Anestetizzare i pazienti con sincope neurocardiogena, soprattutto in ambito ostetrico, può essere una sfida. Non ci sono linee guida chiare sulla gestione anestetica di questi pazienti. Sulla base delle prove disponibili in letteratura, abbiamo formulato un piano che comprende le seguenti misure preventive. L’ansiolisi è importante perché lo stress è spesso una causa precipitante. La compressione della vena cava inferiore all’assunzione della posizione supina durante la gravidanza le predispone alla sincope, quindi la posizione supina dovrebbe essere evitata in ogni momento. Devono essere incoraggiate a mantenere una dieta ad alto contenuto salino insieme ad un elevato apporto di liquidi per mantenere un volume intravascolare pieno. Gli indumenti di sostegno come le calze a compressione aiutano a prevenire la stasi venosa anche nel paziente ambulante. Si ritiene che il fludrocortisone sia utile, sempre per mantenere lo stato di idratazione. L’allenamento ortostatico quotidiano aiuta a far abituare il corpo ai cambiamenti di postura. I beta-bloccanti sono utili per prevenire un episodio. Infine, il pacing permette di evitare la bradicardia sinusale e l’arresto.

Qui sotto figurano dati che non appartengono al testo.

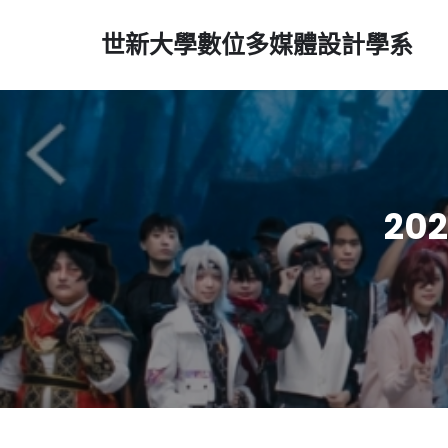
世新大學數位多媒體設計學系
20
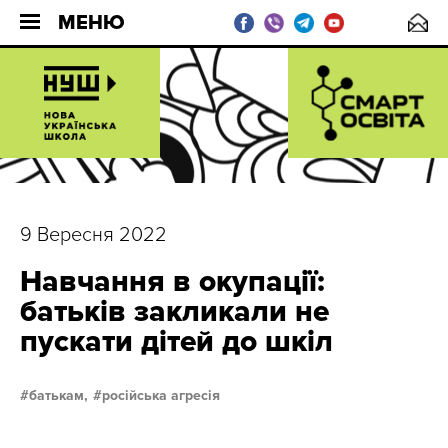
МЕНЮ
9 Вересня 2022
Навчання в окупації:
батьків закликали не
пускати дітей до шкіл
батькам,
російська агресія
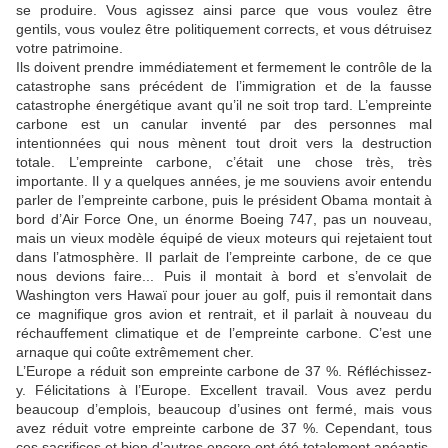
se produire. Vous agissez ainsi parce que vous voulez être
gentils, vous voulez être politiquement corrects, et vous détruisez
votre patrimoine.
Ils doivent prendre immédiatement et fermement le contrôle de la
catastrophe sans précédent de l’immigration et de la fausse
catastrophe énergétique avant qu’il ne soit trop tard. L’empreinte
carbone est un canular inventé par des personnes mal
intentionnées qui nous mènent tout droit vers la destruction
totale. L’empreinte carbone, c’était une chose très, très
importante. Il y a quelques années, je me souviens avoir entendu
parler de l’empreinte carbone, puis le président Obama montait à
bord d’Air Force One, un énorme Boeing 747, pas un nouveau,
mais un vieux modèle équipé de vieux moteurs qui rejetaient tout
dans l’atmosphère. Il parlait de l’empreinte carbone, de ce que
nous devions faire... Puis il montait à bord et s’envolait de
Washington vers Hawaï pour jouer au golf, puis il remontait dans
ce magnifique gros avion et rentrait, et il parlait à nouveau du
réchauffement climatique et de l’empreinte carbone. C’est une
arnaque qui coûte extrêmement cher.
L’Europe a réduit son empreinte carbone de 37 %. Réfléchissez-
y. Félicitations à l’Europe. Excellent travail. Vous avez perdu
beaucoup d’emplois, beaucoup d’usines ont fermé, mais vous
avez réduit votre empreinte carbone de 37 %. Cependant, tous
ces sacrifices et bien d’autres encore ont été totalement anéantis,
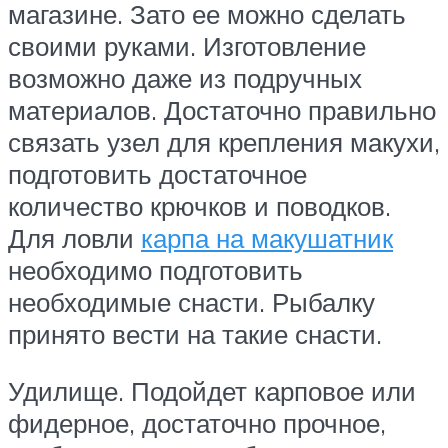
магазине. Зато ее можно сделать
своими руками. Изготовление
возможно даже из подручных
материалов. Достаточно правильно
связать узел для крепления макухи,
подготовить достаточное
количество крючков и поводков.
Для ловли
карпа на макушатник
необходимо подготовить
необходимые снасти. Рыбалку
принято вести на такие снасти.
Удилище. Подойдет карповое или
фидерное, достаточно прочное,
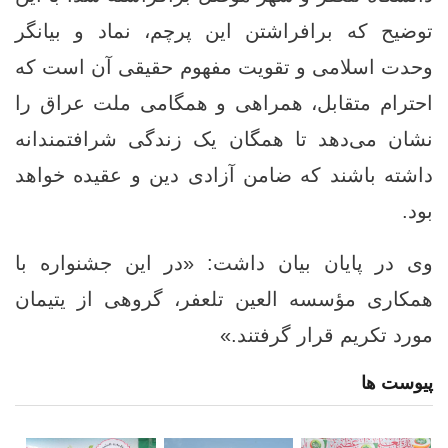
توضیح که برافراشتن این پرچم، نماد و بیانگر
وحدت اسلامی و تقویت مفهوم حقیقی آن است که
احترام متقابل، همراهی و همگامی ملت عراق را
نشان می‌دهد تا همگان یک زندگی شرافتمندانه
داشته باشند که ضامن آزادی دین و عقیده خواهد
بود.
وی در پایان بیان داشت: «در این جشنواره با
همکاری مؤسسه العین تلعفر، گروهی از یتیمان
مورد تکریم قرار گرفتند.»
پیوست ها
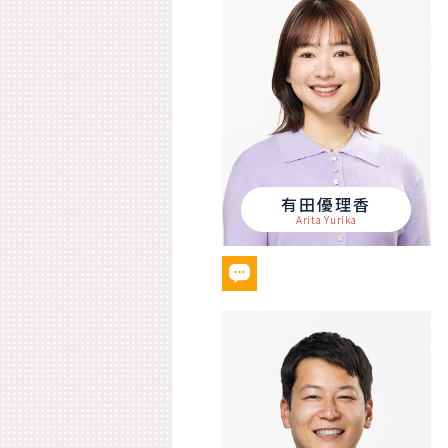
有田優理香
Arita Yurika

Non ci sono prove che il parto operativo sia più sicuro, e abbiamo quindi deciso di puntare su un parto vaginale spontaneo. Una volta in travaglio, queste pazienti dovrebbero essere monitorate, compreso l’ECG continuo e la pressione arteriosa arteriosa invasiva. L’importanza dell’inclinazione laterale sinistra per evitare la compressione aorto-cavale non sarà mai sottolineata abbastanza. Si deve inserire una cannula endovenosa a foro largo e somministrare fluidi per mantenere lo stato di idratazione e sostituire le perdite insensibili di liquidi. Le calze a compressione dovrebbero essere usate per minimizzare la stasi venosa. Questi pazienti tollerano male l’ipovolemia e/o la vasodilatazione e, per questo motivo, lo stato di idratazione deve essere attentamente monitorato. In ogni momento, l’ipotensione deve essere gestita in modo aggressivo e l’ipovolemia deve essere evitata. Tutte le perdite di liquidi e di sangue devono essere sostituite prontamente. Deve essere offerta un’epidurale precoce per l’analgesia del travaglio. Un’epidurale riduce lo stress del travaglio e sarebbe utile se la paziente in seguito richiedesse qualsiasi forma di parto operativo. Durante il terzo stadio del travaglio, l’ossitocina deve essere usata con cautela perché può causare vasodilatazione e un improvviso calo della pressione sanguigna. L’anestesia spinale non è chiaramente una buona opzione in quanto la vasodilatazione improvvisa farebbe precipitare un episodio di sincope. Tuttavia, l’anestesia generale, condotta in modo cardio-stabile, sarebbe sicura. Il monitoraggio intensivo dovrebbe continuare e i pazienti dovrebbero essere curati in un’unità ad alta dipendenza per altre 24-48 ore. Le siringhe preriempite di atropina e l’attrezzatura per la rianimazione dovrebbero essere tenute a portata di mano. Anche l’isoprenalina e l’attrezzatura per il pacing esterno dovrebbero essere disponibili.